- [Task brief]
In the text about Skinner's work, on which day of a typical week does she perform surgeries?

Text under study Start Marker

In a typical week, Skinner sees patients on Tuesday mornings and Thursday afternoons, performs surgeries on Fridays and spends the rest of her time in the laboratory.
Although Skinner says she tries to divide her time equally between working in the lab and seeing patients, whenever time is short and something must give, the patients always win out. "Real people always come first and I get a huge amount of satisfaction from treating patients."
She says that the mix of lab and clinical work is extraordinarily fulfilling. "Without research, ultimately you can't do anything more for patients 10 years down the road than you can today. But only doing research doesn't help anyone here and now. Seeing patients provides immediate gratification."
In the lab, Skinner's work focuses on DNA methylation-a process through which DNA becomes modified in areas responsible for turning genes on and off in a cell.
"That's important because many of these genes are tumor-suppressor genes. This is interesting to cancer researchers because the change is reversible. We study it because we think it can be a target for therapy and also because it may be one of the earliest changes that can eventually lead to cancer," she says.

Text under study End Marker
Dataset entries Start Marker

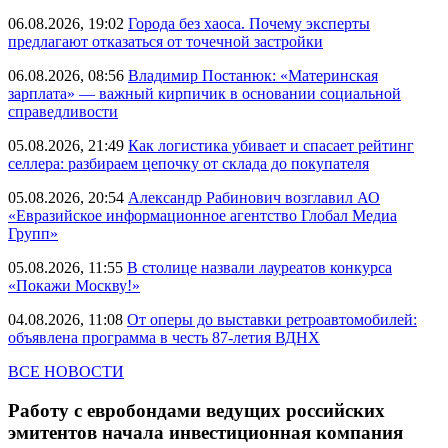
06.08.2026, 19:02
Города без хаоса. Почему эксперты
предлагают отказаться от точечной застройки
06.08.2026, 08:56
Владимир Постанюк: «Материнская
зарплата» — важный кирпичик в основании социальной
справедливости
05.08.2026, 21:49
Как логистика убивает и спасает рейтинг
селлера: разбираем цепочку от склада до покупателя
05.08.2026, 20:54
Александр Рабинович возглавил АО
«Евразийское информационное агентство Глобал Медиа
Групп»
05.08.2026, 11:55
В столице назвали лауреатов конкурса
«Покажи Москву!»
04.08.2026, 11:08
От оперы до выставки ретроавтомобилей:
объявлена программа в честь 87-летия ВДНХ
ВСЕ НОВОСТИ
Работу с евробондами ведущих российских
эмитентов начала инвестиционная компания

Dataset entries End Marker

- [Your response]
Fridays.